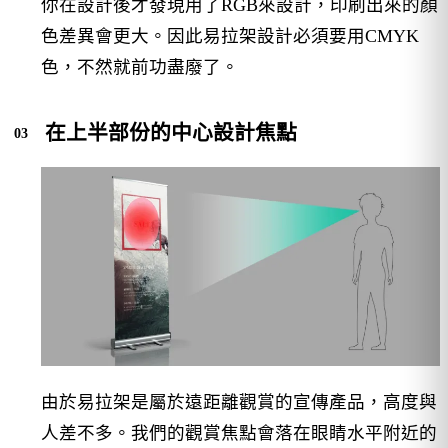
你在設計後才發現用了RGB來設計，印刷出來的顏
色差異會更大。因此易拉架設計必須要用CMYK
色，不然就前功盡廢了。
在上半部份的中心設計焦點
由於易拉架是屬於遠距離觀賞的宣傳產品，高度與
人差不多。我們的觀賞焦點會落在眼睛水平附近的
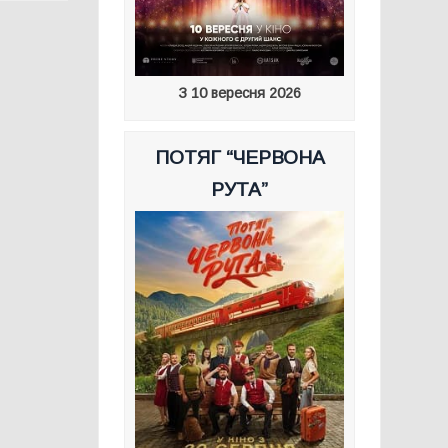
З 10 вересня 2026
ПОТЯГ “ЧЕРВОНА
РУТА”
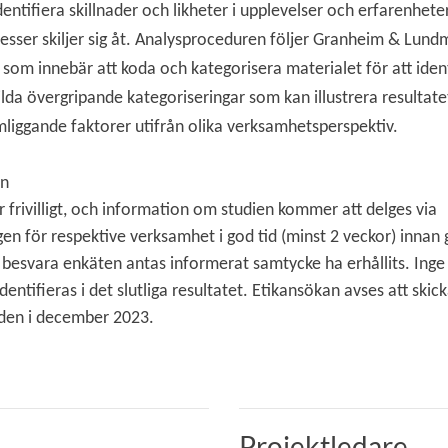
dentifiera skillnader och likheter i upplevelser och erfarenhet
cesser skiljer sig åt. Analysproceduren följer Granheim & Lun
, som innebär att koda och kategorisera materialet för att iden
da övergripande kategoriseringar som kan illustrera resultate
omliggande faktorer utifrån olika verksamhetsperspektiv.
en
är frivilligt, och information om studien kommer att delges via
en för respektive verksamhet i god tid (minst 2 veckor) inna
besvara enkäten antas informerat samtycke ha erhållits. Inge 
ntifieras i det slutliga resultatet. Etikansökan avses att skickas
den i december 2023.
Projektledare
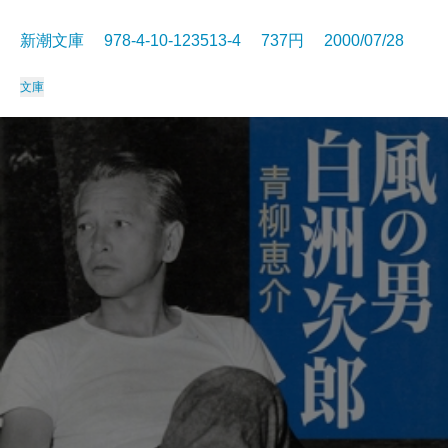
新潮文庫 978-4-10-123513-4 737円 2000/07/28
文庫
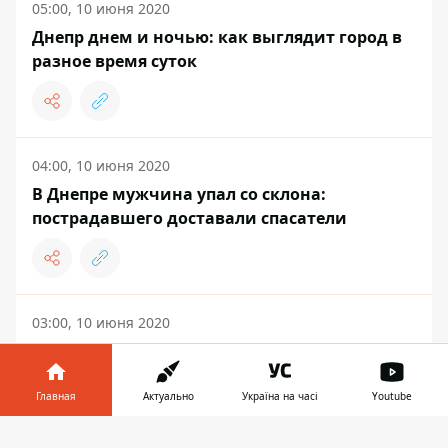
05:00, 10 июня 2020
Днепр днем и ночью: как выглядит город в
разное время суток
04:00, 10 июня 2020
В Днепре мужчина упал со склона:
пострадавшего доставали спасатели
03:00, 10 июня 2020
Почему нельзя оставлять на проветривание
окна в квартире, где есть коты
Главная
Актуально
Україна на часі
Youtube
Информатор в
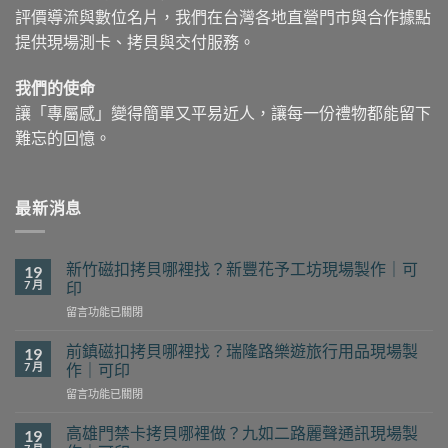
評價導流與數位名片，我們在台灣各地直營門市與合作據點
提供現場測卡、拷貝與交付服務。
我們的使命
讓「專屬感」變得簡單又平易近人，讓每一份禮物都能留下
難忘的回憶。
最新消息
新竹磁扣拷貝哪裡找？新豐花予工坊現場製作｜可
19
7 月
印
在
留言功能已關閉
〈新
竹
前鎮磁扣拷貝哪裡找？瑞隆路樂遊旅行用品現場製
19
磁
7 月
作｜可印
扣
在
留言功能已關閉
拷
〈前
貝
鎮
哪
高雄門禁卡拷貝哪裡做？九如二路麗聲通訊現場製
19
磁
裡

-*-*-

## What you will do
Output the records above unchanged, minus their pictures.

## Exercise output
你在設計後才發現用了RGB來設計，印刷出來的顏
色差異會更大。因此易拉架設計必須要用CMYK
色，不然就前功盡廢了。
在上半部份的中心設計焦點
由於易拉架是屬於遠距離觀賞的宣傳產品，高度與
人差不多。我們的觀賞焦點會落在眼睛水平附近的
З 10 вересня 2026
ПОТЯГ “ЧЕРВОНА
РУТА”
dentifiera skillnader och likheter i upplevelser och erfarenhet
cesser skiljer sig åt. Analysproceduren följer Granheim & Lun
, som innebär att koda och kategorisera materialet för att iden
da övergripande kategoriseringar som kan illustrera resultate
omliggande faktorer utifrån olika verksamhetsperspektiv.
en
är frivilligt, och information om studien kommer att delges via
en för respektive verksamhet i god tid (minst 2 veckor) inna
besvara enkäten antas informerat samtycke ha erhållits. Inge 
ntifieras i det slutliga resultatet. Etikansökan avses att skickas
den i december 2023.
Projektledare
新潮文庫 978-4-10-123513-4 737円 2000/07/28
文庫
05:00, 10 июня 2020
Днепр днем и ночью: как выглядит город в
разное время суток
04:00, 10 июня 2020
В Днепре мужчина упал со склона:
пострадавшего доставали спасатели
03:00, 10 июня 2020
Почему нельзя оставлять на проветривание
окна в квартире, где есть коты
Главная
Актуально
Україна на часі
Youtube
Информатор в
評價導流與數位名片，我們在台灣各地直營門市與合作據點
提供現場測卡、拷貝與交付服務。
我們的使命
讓「專屬感」變得簡單又平易近人，讓每一份禮物都能留下
難忘的回憶。
最新消息
新竹磁扣拷貝哪裡找？新豐花予工坊現場製作｜可
19
7 月
印
在
留言功能已關閉
〈新
竹
前鎮磁扣拷貝哪裡找？瑞隆路樂遊旅行用品現場製
19
磁
7 月
作｜可印
扣
在
留言功能已關閉
拷
〈前
貝
鎮
哪
高雄門禁卡拷貝哪裡做？九如二路麗聲通訊現場製
19
磁
裡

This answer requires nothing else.